BANDA ACEH-LintasGAYO.co : Seniman muda dan juga akademisi seni, Ansar Salihin, S.Sn.,M.Sn (Bener Meriah) dan Saniman Andikafri, S.Sn.,M.Sn (Aceh Tenggara) menulis buku Ragam Hias Aceh Dataran Tinggi (Kerawang Gayo & Mesikhat Alas) yang diterbitkan oleh Dinas Kebudayaan dan Periwisata Aceh bekerja sama dengan The Gayo Institute (TGI).
Buku tersebut hasil dari penelitian ragam hias yang terdapat di Gayo dan Alas, baik pada ukiran rumah adat, motif pada pakaian adat dan benda lainnya.
Disusun dalam bentuk buku ilmiah popular yang terdiri dari foto ragam hias, desain ragam hias, penjelasan bentuk motif dan filosofi makna dari motif tersebut.
Ansar Salihin salah satu penulis dalam buku tersebut menyebutkan, kerawang Gayo dan Mesikhat Alas merupakan identitas masyarakat berupa motif ragam hias yang diterapkan pada bangunan, pakaian dan benda lainnya. Ragam hias tersebut merupakan representatif kehidupan masyarakat Gayo dan Alas.
“Dalam buku ini membahas ragam hias ukiran yang terdapat pada arsitektur rumah adat dan ragam hias pada pakaian adat Gayo dan Alas.
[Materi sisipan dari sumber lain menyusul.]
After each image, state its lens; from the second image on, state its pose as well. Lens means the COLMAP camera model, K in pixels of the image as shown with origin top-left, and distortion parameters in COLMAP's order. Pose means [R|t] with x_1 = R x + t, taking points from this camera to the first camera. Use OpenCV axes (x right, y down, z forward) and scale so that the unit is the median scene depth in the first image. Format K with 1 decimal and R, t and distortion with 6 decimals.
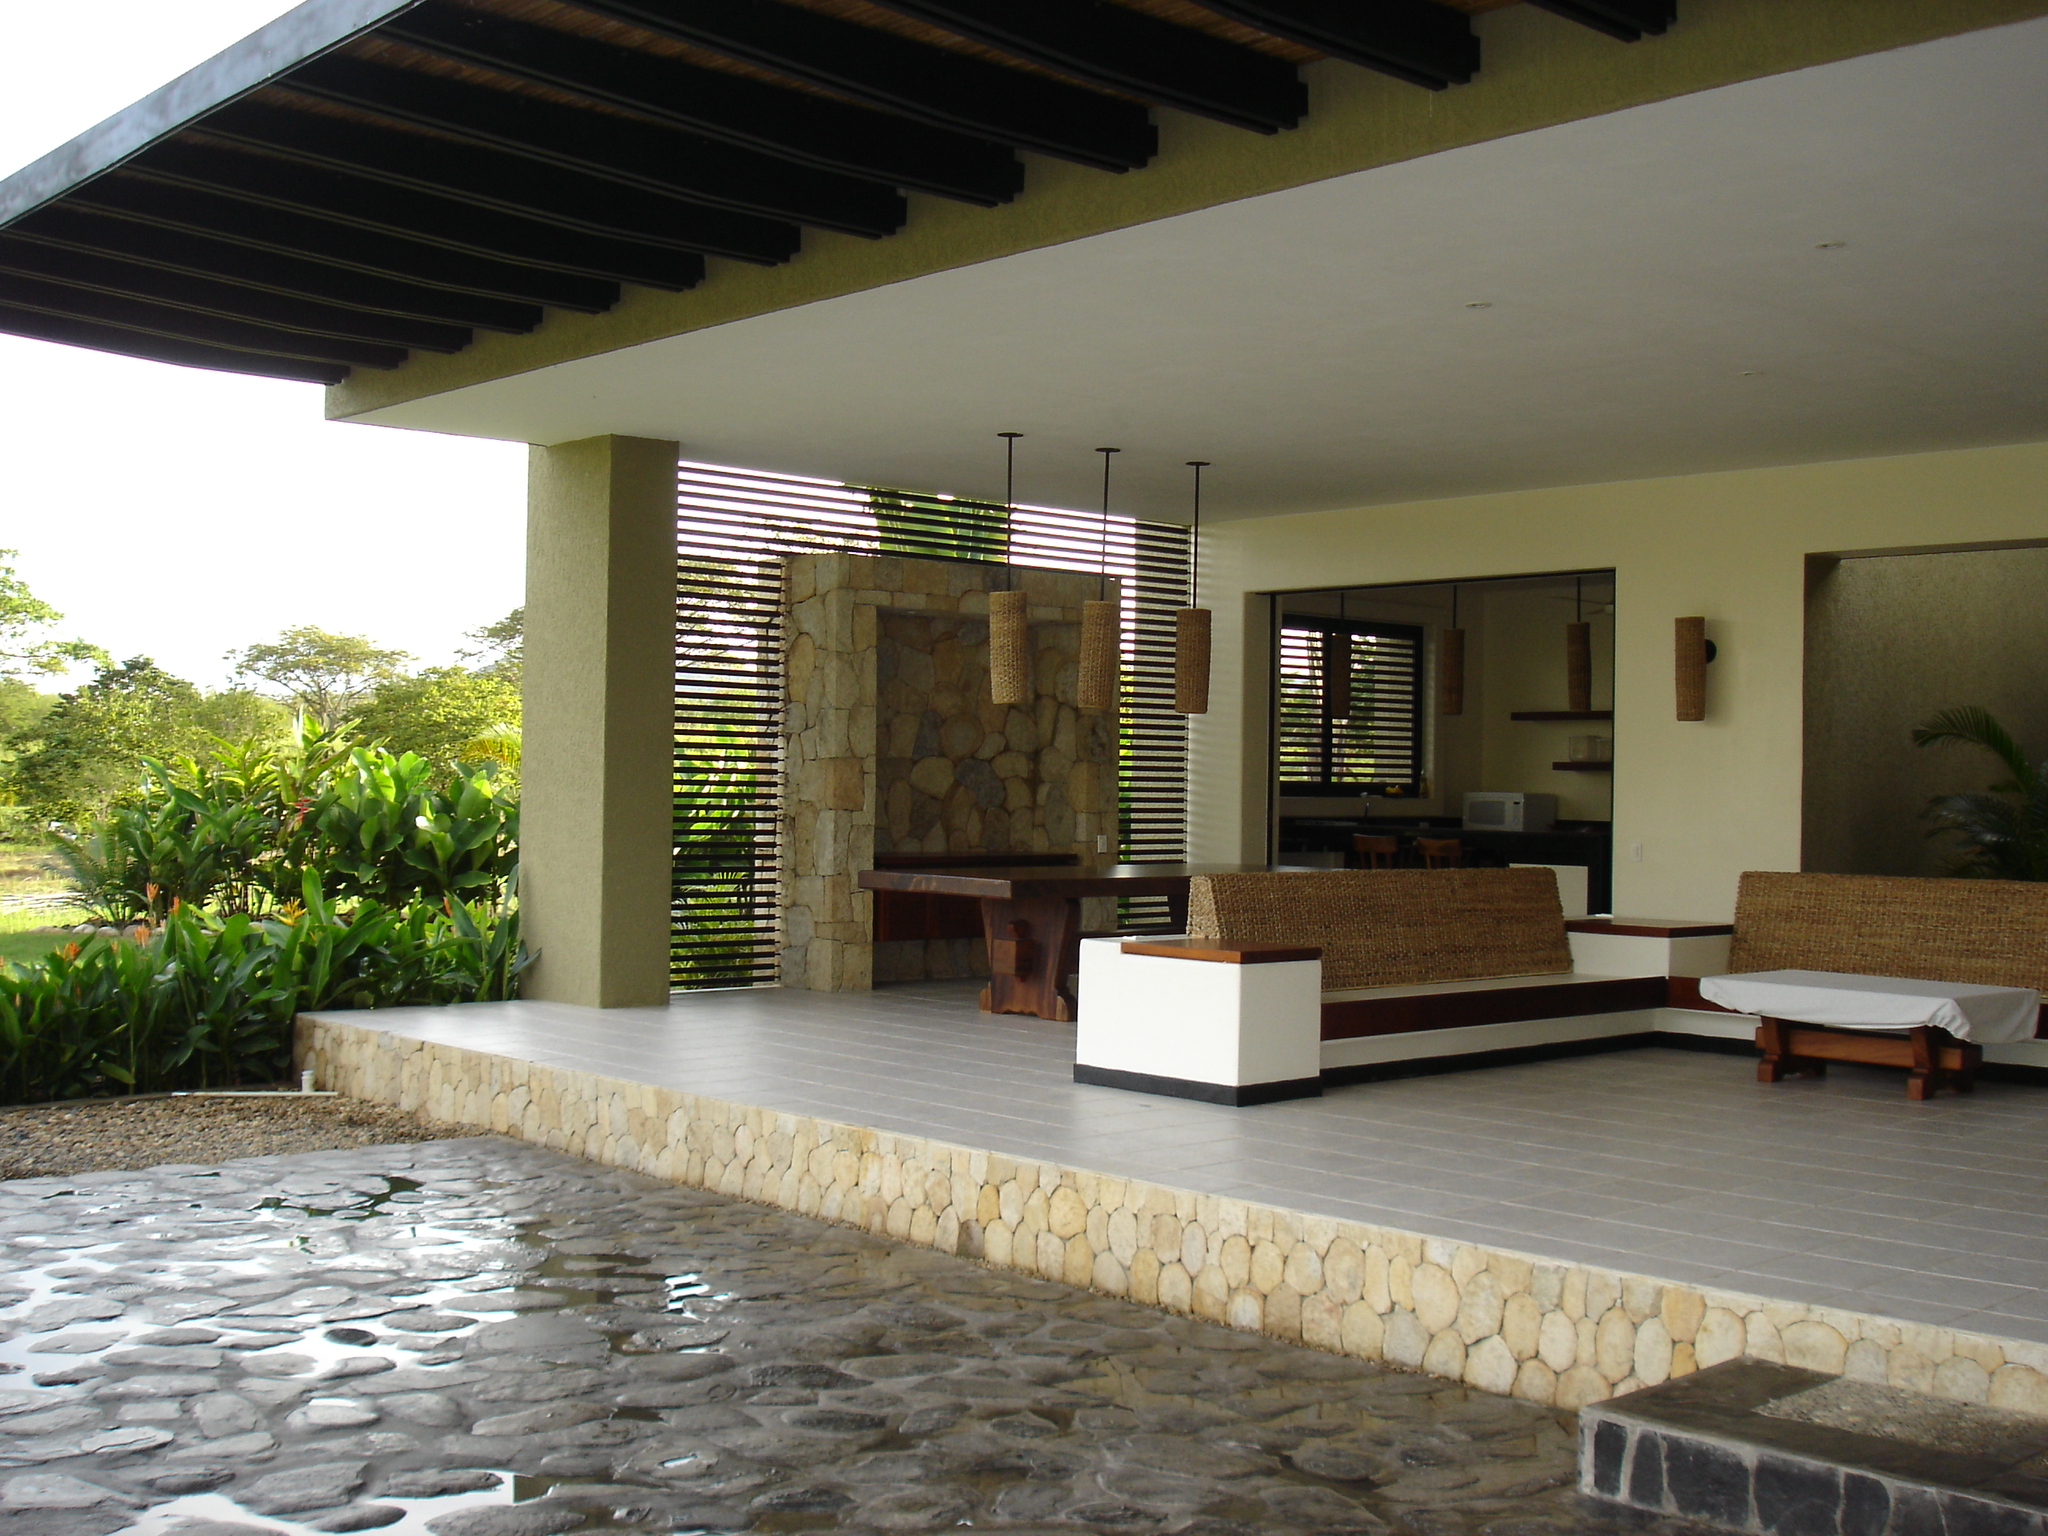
lens RADIAL K [[2320.8, 0, 1024.0], [0, 2320.8, 768.0], [0, 0, 1]] dist [-0.036464, -0.187937]
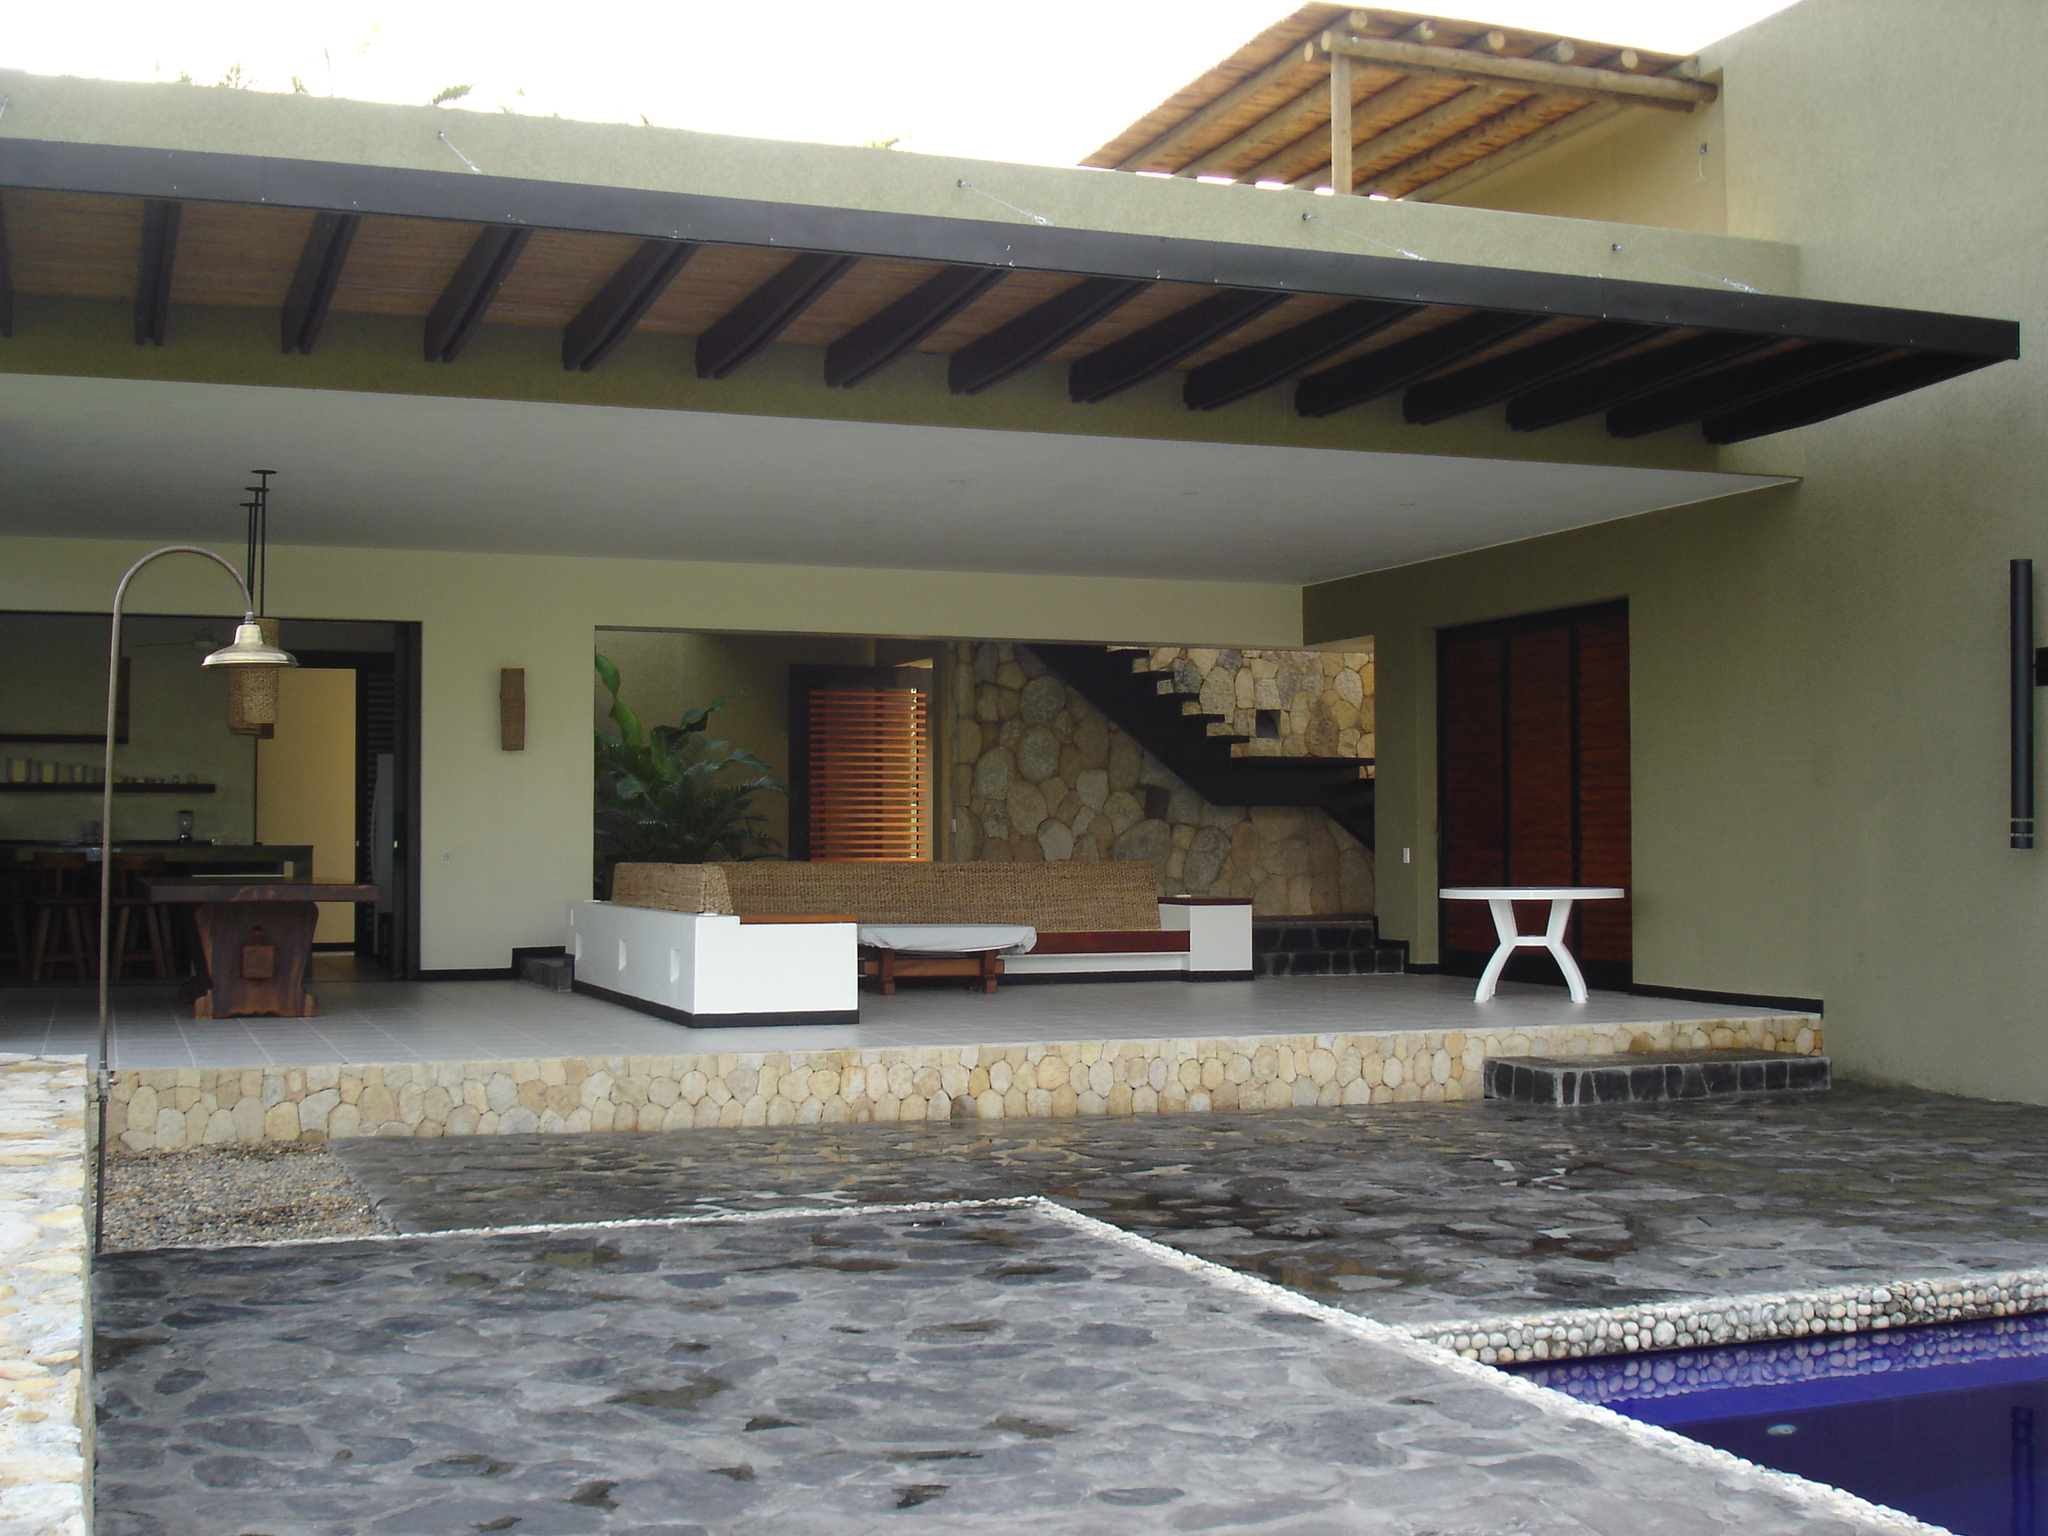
lens RADIAL K [[2516.8, 0, 1010.3], [0, 2516.8, 765.9], [0, 0, 1]] dist [-0.016449, -0.287973]
pose [[0.379200, 0.011286, 0.925246, -1.579123], [0.000333, 0.999924, -0.012333, 0.008169], [-0.925315, 0.004984, 0.379167, 0.396854]]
Kerawang merupakan hiasan berupa motif-motif atau ragam hias yang ditempatkan pada suatu benda,” katanya, Senin 16 Januari 2023.
“Karya ini kami persembahkan khususnya kepada masyarakat Gayo dan Alas dan untuk masyarakat Indonesia pada umumnya,” tambah Magister lulusan ISI Padangpanjang tersebut.
Sementara Saniman Andikafri menyebutkan, Mesikhat berasal dari bahasa Alas, yakni tesikhat yang berarti mengaplikasikan motif hias yang ada pada pikiran ke dalam media kayu atau kain, dan mengaplikasikannya kepada benda atau objek.
“Semoga buku ini dapat menjadi dokumentasi atau arsip kebudayaan dalam rangka melestarikan kebudayaan lokal. Terima kasih kepada Dinas Kebudayaan dan Pariwisata Aceh yang telah memfasilitasi penerbitan buku ini,” kata Saniman yang juga dosen Kriya juga Ketua Jurusan Seni Rupa dan Desain ISBI Aceh.
Selanjutnya Salman Yoga S, editor buku Ragam Hias Kerawang Gayo dan Meshikat Alas menjelaskan ini adalah karya putra daerah yang menekuni dan meneliti kebudayaannya sendiri yang patut diapresiasi.
“Sebagai seniman sekaligus bagian dari dinamika social, selayaknya memang seniman selalu menjawan segala persoalan dengan karya. Tanpa karya tidak ada seniman yang disebut seniman,” jelasnya.